I have a hosted, CMS-based web app that I want to package as an Android / iOS app with Ionic Capacitor. So I added
"server": {
"url": "https://my.domain/"
},
to capacitor.config.json and did
import { Capacitor, Plugins } from '@capacitor/core';
console.log('Plugins', Capacitor.Plugins);
in the main Javascript file of my app (I use webpack for bundling). This basically works, i.e. the app gets loaded and displayed properly. But on the console I see that Capacitor loads the web versions of the plugins, and Device.getInfo()
says that the platform is "web", not "android".
How can I make Capacitor act like it would when my app was loaded from the device's file system, and in particular how can I make it use the native versions of the plugins in this setup?

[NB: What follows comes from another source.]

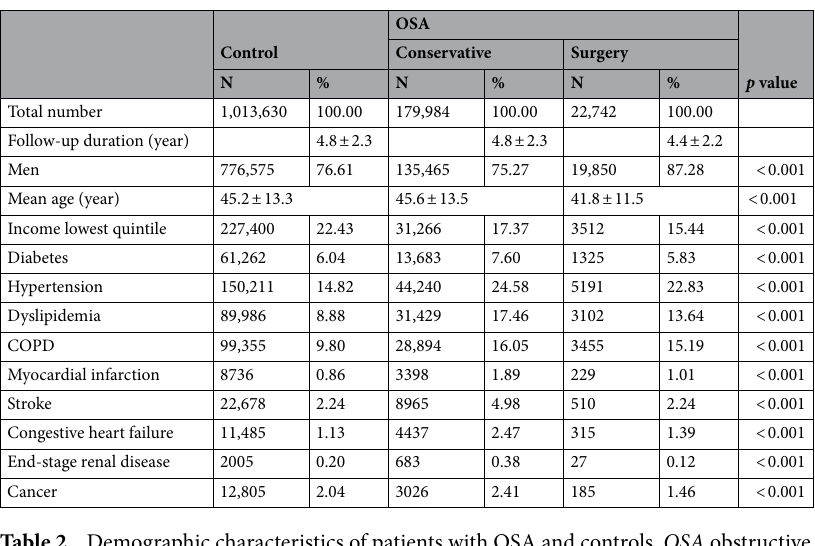
Table 2. Demographic characteristics of patients with OSA and controls. OSA obstructive sleep apnea, COPD chronic obstructive pulmonary disease.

As it turned out, the reason for my troubles where that my pages had an active service worker. Capacity uses WebViewClient::shouldInterceptRequest for injecting the Javascript code that initializes the bridge to the native world, and Android does not call this callback for requests that a service worker handles. Instead, it has a separate callback for these requests that is available via a ServiceWorkerController.
So what I did was creating my own tiny plugin:
@NativePlugin
public class ServiceWorker extends Plugin {
@RequiresApi(api = Build.VERSION_CODES.N)
@Override
public void load() {
ServiceWorkerController swController = ServiceWorkerController.getInstance();
swController.setServiceWorkerClient(new ServiceWorkerClient() {
@Override
public WebResourceResponse shouldInterceptRequest(WebResourceRequest request) {
return bridge.getLocalServer().shouldInterceptRequest(request);
}
});
}
}
and then it worked as expected. (I also had to add the getter for localServer to the Bridge class.)